2) Насколько вижу, модель сошлась в основном к стратегиям «лонг в продолжение импульса» / «лонг падающего ножа». Шортов меньше в % соотношении? А отдельно рассмотреть их результат не пробовали? А разделить вышеуказанные 2 страты и рассмотреть их по отдельности? Вдруг все тащщит 1 лучшая страта, а остальные висят мертвым грузом / наоборот тормозят.
Eth_algotrader,
Спасибо за вопросы.
Test vs Backtest
Тестовый набор (3 400 сессий) использовался строго для финальной проверки после обучения/валидации, без оптимизаций.

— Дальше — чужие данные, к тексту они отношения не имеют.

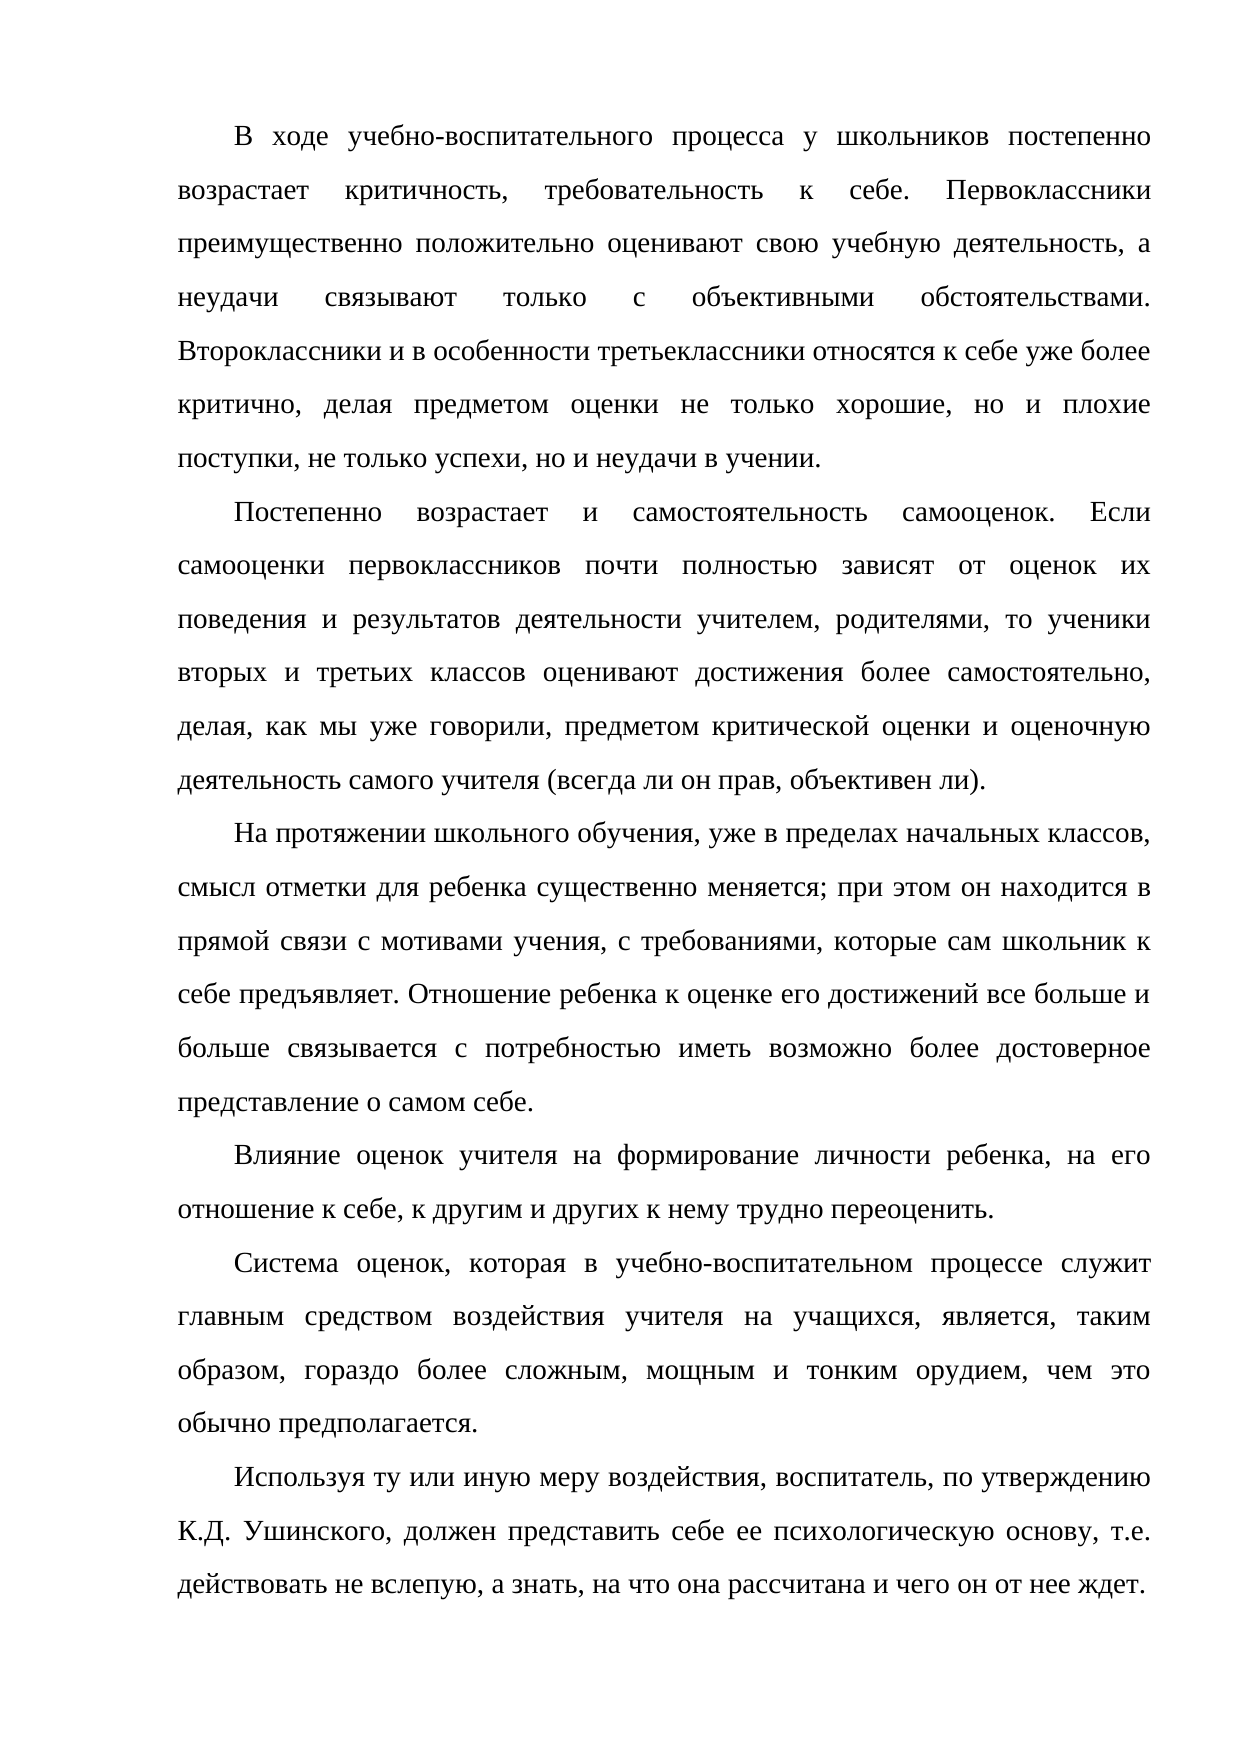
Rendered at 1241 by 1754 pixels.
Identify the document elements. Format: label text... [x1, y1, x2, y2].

text Постепенно возрастает и самостоятельность самооценок. Если самооценки первоклассников почти полностью зависят от оценок их поведения и результатов деятельности учителем, родителями, то ученики вторых и третьих классов оценивают достижения более самостоятельно, делая, как мы уже говорили, предметом критической оценки и оценочную деятельность самого учителя (всегда ли он прав, объективен ли). [177, 494, 1152, 795]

Бэктест (3 186 сессий) — это отдельный период, максимально приближённый к реальной торговле: с комиссиями, проскальзыванием, логированием сделок и риск-менеджментом. То есть test — чистая оценка обобщающей способности, а backtest — имитация реальной эксплуатации.
Распределение стратегий
Да, модель чаще открывает лонги, что логично для крипторынка с ярко выраженным ап-трендом. В бэктесте:
лонги — ~93 сделки, точность ~70%;
шорты —-19 сделок, точность ~68%.
Обе стороны в плюсе, хотя вклад лонгов выше. Разделение сценариев (импульсный вход vs «падающий нож») уже видно на визуализациях в статье: часть сессий тянет именно continuation-логика, часть — отскоки. Более детальный анализ стратегий — следующий шаг, но уже сейчас видно, что прибыль не сводится к одной «лучшей» схеме.
Тут очень важно еще их средние сделки сравнивать. Из-за разницы средних результативность лонгов может быть далеко не на 2% выше.
Eth_algotrader,
Понял, спасибо, надеюсь ЧС это крайняя мера, стараюсь верить в людей :). Я здесь именно за содержательной дискуссией, поэтому нормальная критика и вопросы только приветствуются. Остальное — действительно проще фильтровать.
У вас ошибка в коде в environment.
1)pnl_change -= exec_price * volume * self.transaction_fee
2)self.balance += pnl_change #->обнуляем balance
3)elif action == 3 and self.position != 0:
volume = self.balance / self.entry_price #->он всегда ноль!
Итого, после любой покупки баланс навсегда становится = 0, reward-ы не поступают.
Sowelo,
Итог заранее: вы не правы. Баланс нигде не обнуляется.
1. Про self.balance += pnl_change
Это прибавление дельты, а не присваивание. На входе в позицию pnl_change = -fee, баланс становится balance = balance — fee. Ноль тут взять неоткуда.
2. Про “объём всегда ноль”
В коде при закрытии используется:
volume = self.balance / self.entry_price
После входа баланс положительный (чуть меньше из-за комиссии).
Значит, volume > 0.
Заявление “всегда ноль” — ошибка чтения.
3. Про “реворды не поступают”
Награда считается так:
reward = (pnl_change / initial_balance) — inaction_penalty
pnl_change появляется при списании комиссии и при закрытии позиции (прибыль/убыток минус комиссия). Следовательно, реворды не нулевые по определению.
Мини-калькуляция (чтобы закрыть вопрос окончательно)
initial_balance = 10_000, fee = 0.04%.
Вход LONG по 10:
volume_open = 10_000 / 10 = 1_000
fee_open = 10 * 1_000 * 0.0004 = 4
balance = 10_000 — 4 = 9_996 (не ноль!)
Закрытие по 11:
volume_close = balance / entry_price = 9_996 / 10 = 999.6
trade_pnl = (11 — 10) * 999.6 = 999.6
fee_close = 11 * 999.6 * 0.0004 ≈ 4.39824
pnl_change ≈ 999.6 — 4.39824 = 995.20176
balance_new ≈ 9_996 + 995.20176 = 10_991.20176
reward ≈ 995.20176 / 10_000 ≈ 0.0995 (точно не 0)
Вывод: в указанных строках нет описанной вами ошибки. Баланс не обнуляется, объём при закрытии не равен нулю, реворды есть. Ваше замечание — результат неправильной интерпретации кода.